Thorndale is a census-designated place in Chester County, Pennsylvania, United States. The population was 3,407 at the 2010 census. Thorndale is the commercial and administrative center of Caln Township.  The community's main street is U.S. Route 30 Business. Many of Thorndale's old houses fell into disrepair from the late 1990s to present and have been torn down and replaced with new businesses. Thorndale is historically notable for containing a summer house of US President James Buchanan, which still stands and has been incorporated into a golf course and turned into a restaurant. The community contains the Thorndale Fire Station and Caln Elementary School, part of the Coatesville Area School District.  Thorndale sits along SEPTA's Paoli/Thorndale Line and is currently the last station stop on that line.  It is also served by the SEPTA Route 135 bus.

Geography
Thorndale is located at  (39.996456, -75.751606).

According to the United States Census Bureau, the CDP has a total area of , of which 0.55% is water. It is part of Caln Township, with students attending school in either the Coatesville Area School District or the Downingtown Area School District.

Demographics
As of the census of 2000, there were 3,561 people, 1,347 households, and 952 families residing in the CDP. The population density was 1,953.2 people per square mile (755.4/km).
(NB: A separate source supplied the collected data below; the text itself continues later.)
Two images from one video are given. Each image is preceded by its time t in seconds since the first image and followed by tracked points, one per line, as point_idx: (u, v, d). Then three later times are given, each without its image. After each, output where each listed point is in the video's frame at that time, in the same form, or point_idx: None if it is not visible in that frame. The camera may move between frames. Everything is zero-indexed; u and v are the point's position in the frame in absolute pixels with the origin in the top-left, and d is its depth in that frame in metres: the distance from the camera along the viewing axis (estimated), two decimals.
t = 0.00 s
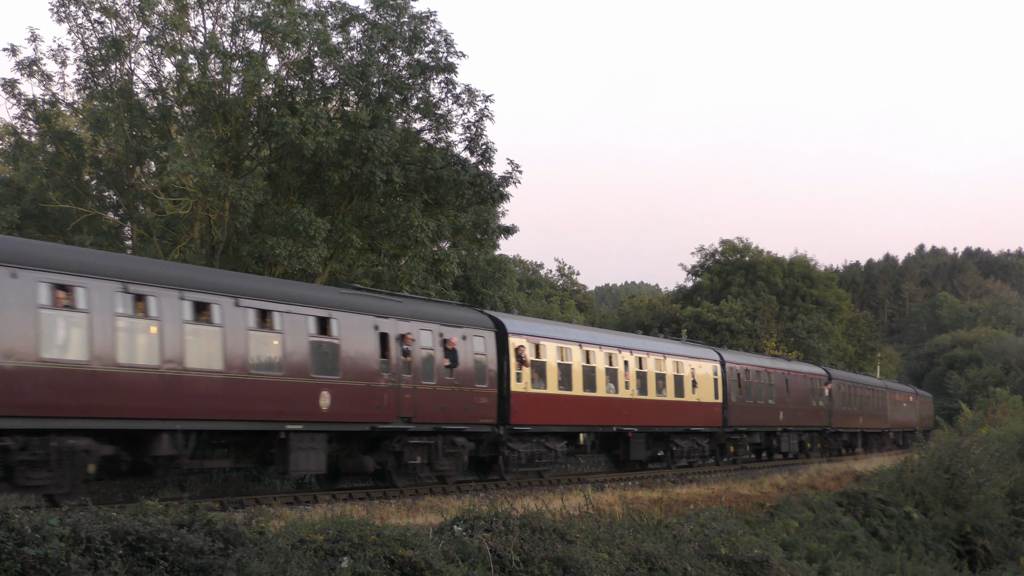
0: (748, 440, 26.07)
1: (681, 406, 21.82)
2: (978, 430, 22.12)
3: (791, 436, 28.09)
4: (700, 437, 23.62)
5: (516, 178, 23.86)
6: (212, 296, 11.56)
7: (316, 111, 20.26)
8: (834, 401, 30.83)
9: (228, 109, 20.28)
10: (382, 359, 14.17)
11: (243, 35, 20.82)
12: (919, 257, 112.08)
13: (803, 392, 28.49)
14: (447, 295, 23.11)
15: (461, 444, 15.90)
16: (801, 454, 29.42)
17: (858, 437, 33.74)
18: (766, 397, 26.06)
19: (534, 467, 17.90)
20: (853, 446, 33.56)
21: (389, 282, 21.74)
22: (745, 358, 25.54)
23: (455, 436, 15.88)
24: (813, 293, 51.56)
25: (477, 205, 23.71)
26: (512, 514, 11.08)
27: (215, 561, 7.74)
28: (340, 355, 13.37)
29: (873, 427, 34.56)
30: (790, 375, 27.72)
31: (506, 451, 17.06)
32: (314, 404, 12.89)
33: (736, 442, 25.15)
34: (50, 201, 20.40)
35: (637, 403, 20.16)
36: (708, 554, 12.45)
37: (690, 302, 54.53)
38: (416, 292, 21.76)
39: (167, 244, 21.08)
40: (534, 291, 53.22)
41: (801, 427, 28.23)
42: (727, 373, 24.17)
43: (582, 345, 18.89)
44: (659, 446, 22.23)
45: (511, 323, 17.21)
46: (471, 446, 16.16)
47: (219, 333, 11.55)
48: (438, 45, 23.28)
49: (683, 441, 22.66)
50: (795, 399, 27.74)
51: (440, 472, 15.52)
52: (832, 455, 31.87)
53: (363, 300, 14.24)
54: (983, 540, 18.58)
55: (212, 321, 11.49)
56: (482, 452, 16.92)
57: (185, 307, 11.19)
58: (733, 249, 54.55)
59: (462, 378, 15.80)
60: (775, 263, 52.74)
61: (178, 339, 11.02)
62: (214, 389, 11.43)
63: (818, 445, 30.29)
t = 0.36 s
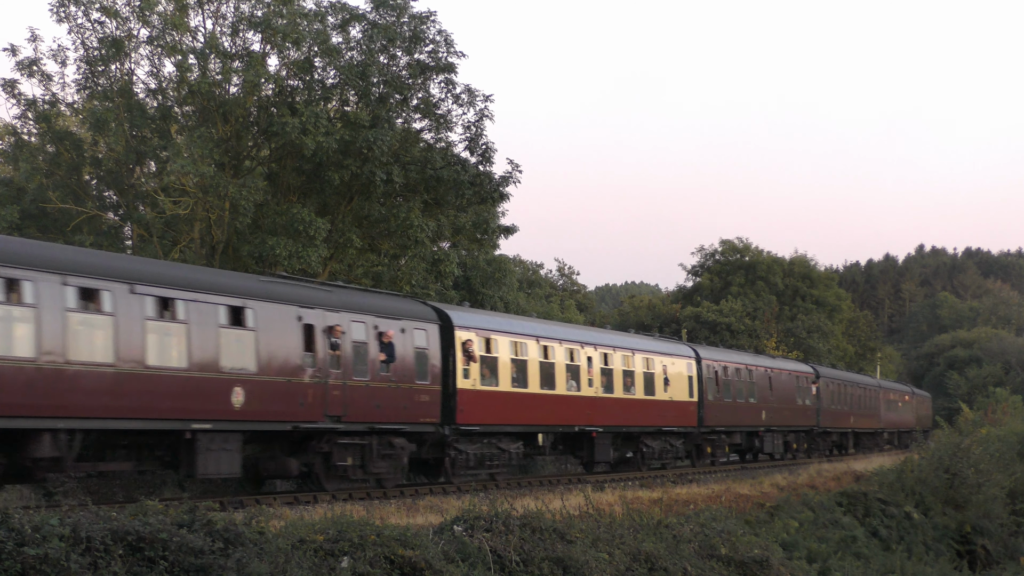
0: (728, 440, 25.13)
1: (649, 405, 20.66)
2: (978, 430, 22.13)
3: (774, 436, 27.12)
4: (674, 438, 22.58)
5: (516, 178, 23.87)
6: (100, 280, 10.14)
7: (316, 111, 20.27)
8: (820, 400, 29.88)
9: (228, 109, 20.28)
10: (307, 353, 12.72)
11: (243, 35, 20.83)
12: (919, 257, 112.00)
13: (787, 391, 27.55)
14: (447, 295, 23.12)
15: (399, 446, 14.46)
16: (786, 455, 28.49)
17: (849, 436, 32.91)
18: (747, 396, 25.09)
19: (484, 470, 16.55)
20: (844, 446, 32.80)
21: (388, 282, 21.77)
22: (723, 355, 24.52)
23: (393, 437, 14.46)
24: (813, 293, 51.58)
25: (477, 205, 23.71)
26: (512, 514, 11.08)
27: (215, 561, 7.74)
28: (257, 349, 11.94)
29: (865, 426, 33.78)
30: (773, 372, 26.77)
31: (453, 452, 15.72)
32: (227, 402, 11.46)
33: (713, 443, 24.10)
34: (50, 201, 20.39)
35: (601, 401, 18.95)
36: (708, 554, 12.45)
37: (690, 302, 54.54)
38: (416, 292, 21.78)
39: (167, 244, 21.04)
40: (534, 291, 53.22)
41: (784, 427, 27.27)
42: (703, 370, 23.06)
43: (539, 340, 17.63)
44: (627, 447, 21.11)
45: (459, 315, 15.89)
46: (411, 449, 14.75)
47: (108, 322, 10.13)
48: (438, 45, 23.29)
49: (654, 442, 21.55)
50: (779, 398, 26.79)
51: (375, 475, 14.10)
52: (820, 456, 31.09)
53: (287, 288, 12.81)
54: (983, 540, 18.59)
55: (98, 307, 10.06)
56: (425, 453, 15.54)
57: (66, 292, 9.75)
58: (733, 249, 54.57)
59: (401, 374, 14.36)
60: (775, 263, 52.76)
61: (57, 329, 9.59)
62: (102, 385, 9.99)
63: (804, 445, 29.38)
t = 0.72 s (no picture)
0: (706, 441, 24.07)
1: (616, 404, 19.59)
2: (978, 430, 22.14)
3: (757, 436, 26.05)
4: (646, 438, 21.58)
5: (516, 177, 23.88)
6: None
7: (316, 111, 20.26)
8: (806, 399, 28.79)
9: (228, 109, 20.27)
10: (215, 346, 11.69)
11: (243, 35, 20.82)
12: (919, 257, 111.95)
13: (771, 390, 26.49)
14: (447, 295, 23.12)
15: (326, 446, 13.47)
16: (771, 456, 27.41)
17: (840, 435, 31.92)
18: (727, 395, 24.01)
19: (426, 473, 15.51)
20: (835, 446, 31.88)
21: (389, 282, 21.79)
22: (700, 352, 23.47)
23: (318, 437, 13.43)
24: (813, 293, 51.58)
25: (477, 205, 23.70)
26: (512, 514, 11.08)
27: (215, 561, 7.74)
28: (155, 340, 10.91)
29: (858, 426, 32.89)
30: (755, 369, 25.70)
31: (391, 454, 14.77)
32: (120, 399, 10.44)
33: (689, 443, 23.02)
34: (51, 201, 20.39)
35: (559, 399, 17.89)
36: (708, 554, 12.45)
37: (690, 302, 54.54)
38: (416, 292, 21.77)
39: (166, 245, 20.76)
40: (534, 291, 53.19)
41: (767, 427, 26.19)
42: (675, 368, 22.01)
43: (490, 333, 16.58)
44: (593, 448, 20.05)
45: (395, 306, 14.82)
46: (341, 450, 13.80)
47: None
48: (438, 45, 23.28)
49: (622, 442, 20.51)
50: (761, 397, 25.70)
51: (298, 478, 13.07)
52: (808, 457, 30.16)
53: (194, 274, 11.77)
54: (983, 540, 18.58)
55: None
56: (358, 455, 14.53)
57: None
58: (733, 249, 54.55)
59: (327, 368, 13.34)
60: (775, 263, 52.76)
61: None
62: None
63: (791, 446, 28.38)
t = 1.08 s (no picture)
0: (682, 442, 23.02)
1: (577, 401, 18.39)
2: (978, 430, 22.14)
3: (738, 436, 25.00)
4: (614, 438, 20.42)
5: (516, 178, 23.88)
6: None
7: (316, 111, 20.27)
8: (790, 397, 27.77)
9: (228, 109, 20.27)
10: (106, 336, 10.40)
11: (243, 35, 20.82)
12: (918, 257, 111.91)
13: (753, 387, 25.47)
14: (447, 295, 23.12)
15: (240, 447, 12.21)
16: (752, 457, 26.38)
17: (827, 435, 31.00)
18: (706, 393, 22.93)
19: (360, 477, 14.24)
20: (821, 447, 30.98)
21: (389, 282, 21.79)
22: (677, 347, 22.37)
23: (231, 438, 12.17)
24: (813, 293, 51.59)
25: (477, 205, 23.71)
26: (512, 514, 11.08)
27: (215, 561, 7.73)
28: (35, 330, 9.62)
29: (848, 426, 32.14)
30: (736, 366, 24.62)
31: (318, 455, 13.51)
32: None
33: (663, 444, 21.89)
34: (50, 201, 20.39)
35: (512, 398, 16.72)
36: (708, 554, 12.45)
37: (690, 302, 54.57)
38: (415, 292, 21.76)
39: (166, 244, 20.91)
40: (534, 291, 53.17)
41: (748, 427, 25.15)
42: (647, 365, 20.83)
43: (433, 326, 15.31)
44: (553, 449, 18.83)
45: (322, 295, 13.53)
46: (258, 452, 12.54)
47: None
48: (438, 45, 23.28)
49: (586, 442, 19.33)
50: (742, 395, 24.66)
51: (206, 482, 11.79)
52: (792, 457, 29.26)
53: (83, 257, 10.46)
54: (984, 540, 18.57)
55: None
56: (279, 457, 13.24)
57: None
58: (733, 249, 54.54)
59: (239, 362, 12.05)
60: (775, 263, 52.75)
61: None
62: None
63: (774, 446, 27.38)
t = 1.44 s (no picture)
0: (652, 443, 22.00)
1: (528, 399, 17.35)
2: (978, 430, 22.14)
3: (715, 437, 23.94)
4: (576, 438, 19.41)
5: (516, 177, 23.89)
6: None
7: (316, 111, 20.27)
8: (772, 396, 26.70)
9: (228, 109, 20.27)
10: None
11: (243, 35, 20.83)
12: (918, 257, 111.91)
13: (731, 386, 24.44)
14: (447, 295, 23.14)
15: (135, 448, 11.10)
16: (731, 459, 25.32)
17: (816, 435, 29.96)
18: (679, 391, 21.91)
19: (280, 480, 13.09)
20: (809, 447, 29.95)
21: (389, 282, 21.83)
22: (645, 344, 21.36)
23: (125, 440, 11.05)
24: (813, 293, 51.60)
25: (477, 205, 23.69)
26: (512, 514, 11.08)
27: (214, 561, 7.73)
28: None
29: (838, 426, 31.19)
30: (713, 364, 23.59)
31: (231, 456, 12.44)
32: None
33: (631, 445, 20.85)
34: (51, 202, 20.39)
35: (454, 396, 15.67)
36: (707, 554, 12.45)
37: (690, 302, 54.59)
38: (415, 292, 21.75)
39: (166, 244, 20.96)
40: (535, 291, 53.16)
41: (725, 428, 24.11)
42: (611, 362, 19.81)
43: (365, 317, 14.22)
44: (507, 450, 17.79)
45: (236, 281, 12.44)
46: (158, 454, 11.42)
47: None
48: (438, 45, 23.29)
49: (543, 442, 18.29)
50: (719, 394, 23.61)
51: (93, 487, 10.70)
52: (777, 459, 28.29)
53: None
54: (984, 540, 18.58)
55: None
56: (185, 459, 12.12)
57: None
58: (733, 249, 54.54)
59: (132, 355, 10.97)
60: (775, 263, 52.76)
61: None
62: None
63: (756, 448, 26.31)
There were 1,418 housing units at an average density of 777.8/sq mi (300.8/km). The racial makeup of the CDP was 82.65% White, 10.98% African American, 0.22% Native American, 2.33% Asian, 0.11% Pacific Islander, 2.13% from other races, and 1.57% from two or more races. Hispanic or Latino of any race were 4.32% of the population.

There were 1,347 households, out of which 36.8% had children under the age of 18 living with them, 57.2% were married couples living together, 9.3% had a female householder with no husband present, and 29.3% were non-families. 22.3% of all households were made up of individuals, and 5.4% had someone living alone who was 65 years of age or older. The average household size was 2.63 and the average family size was 3.12.

In the CDP, the population was spread out, with 26.1% under the age of 18, 7.9% from 18 to 24, 36.1% from 25 to 44, 21.1% from 45 to 64, and 8.7% who were 65 years of age or older. The median age was 35 years. For every 100 females, there were 94.8 males. For every 100 females age 18 and over, there were 95.2 males.

The median income for a household in the CDP was $61,830, and the median income for a family was $70,781. Males had a median income of $45,573 versus $35,096 for females. The per capita income for the CDP was $25,376. About 4.4% of families and 6.4% of the population were below the poverty line, including 9.9% of those under age 18 and 14.5% of those age 65 or over.